There are still some limitations in this study. First, the sample size lacks the sample size from a real-world cohort, which may limit the generalizability of our findings to different HCC populations. Future studies with larger, multi-center cohorts representing a broader range of patient demographics are needed to validate the robustness and generalizability of the prognostic model.

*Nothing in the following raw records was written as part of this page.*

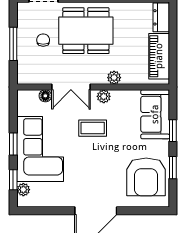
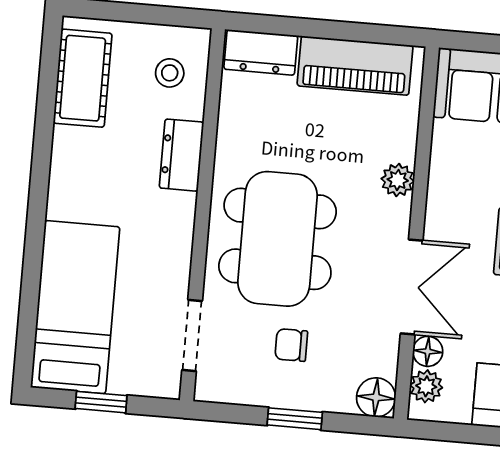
window: (13, 44) -> (295, 419), width x0.67
floor lamp: (25, 76) -> (376, 397), added
plant: (104, 96) -> (426, 386), moved

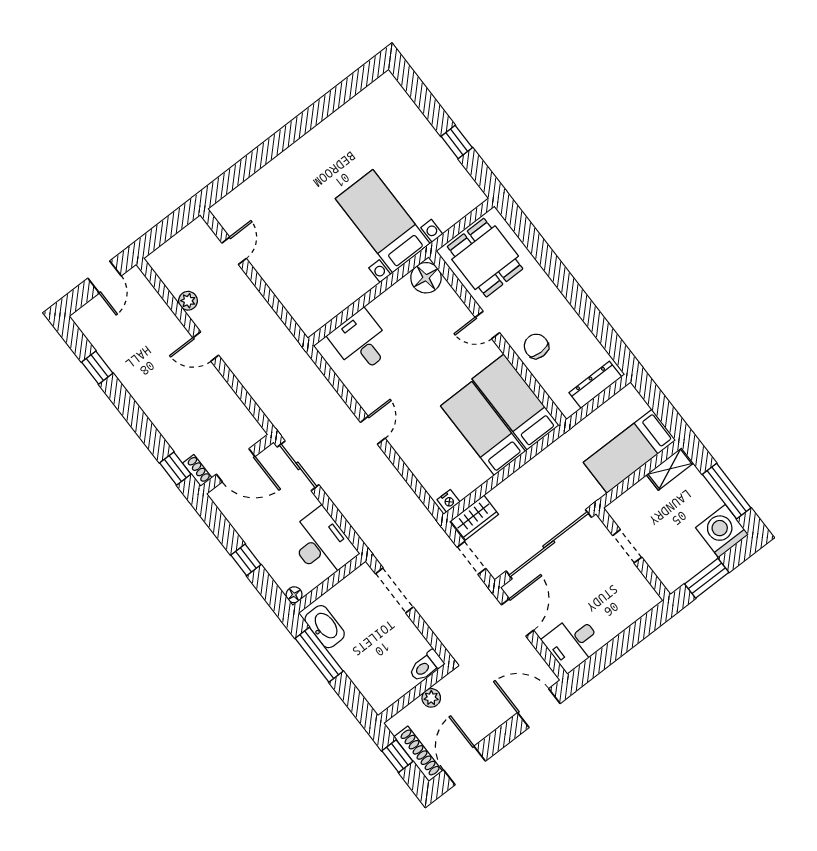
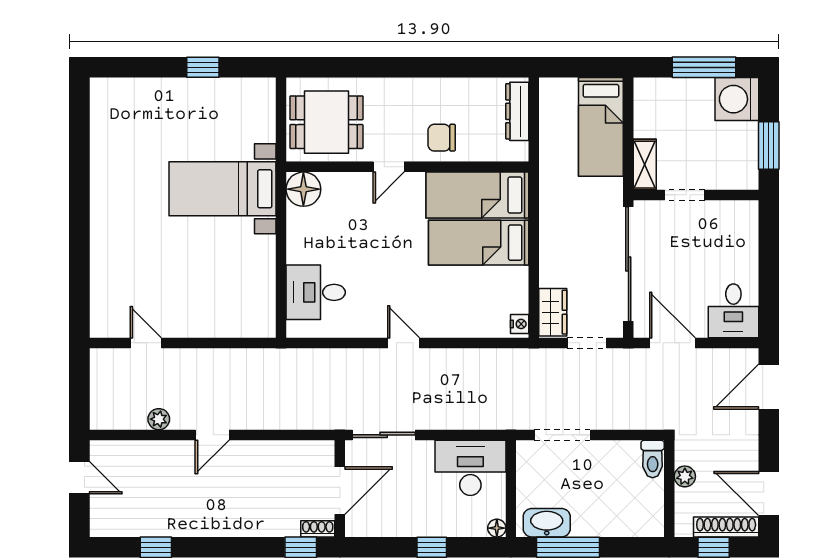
shelving: (670, 469) -> (645, 165), moved

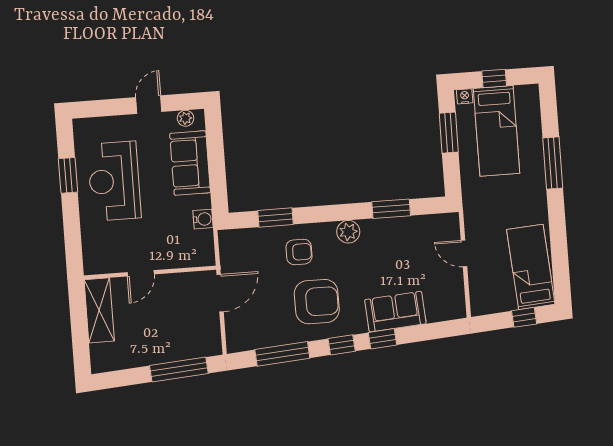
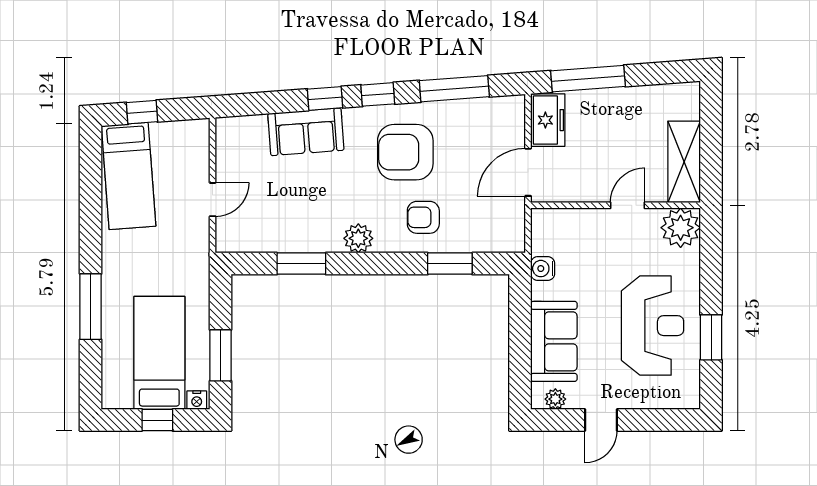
door: (464, 253) -> (213, 200), hinge flipped
plant: (98, 259) -> (681, 228), added
freezer: (208, 335) -> (548, 120), added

Secondly, the study employed qPCR and IHC techniques, which have inherent limitations. Discrepancies between mRNA and protein expression levels are also possible. To further validate our findings, future studies should utilize more robust quantitative methods for assessing gene and protein expression. These limitations notwithstanding, our findings provide valuable insights into HCC prognosis and warrant further investigation.

Conclusion

5
Conclusion
The development of the SRS model introduces a novel avenue for evaluating HCC prognostication and offers crucial insights for personalized clinical interventions. Furthermore, significant upregulation of key SRGs like TOMM40L in HCC, in contrast to adjacent non-tumor tissues, was observed. This elevation correlated strongly with adverse OS, PFS, and diverse clinical parameters (including TNM and clinical staging, GGT levels, and sex). Of utmost significance, the oncogenic function of TOMM40L in HCC was confirmed through meticulous in vitro cell assays.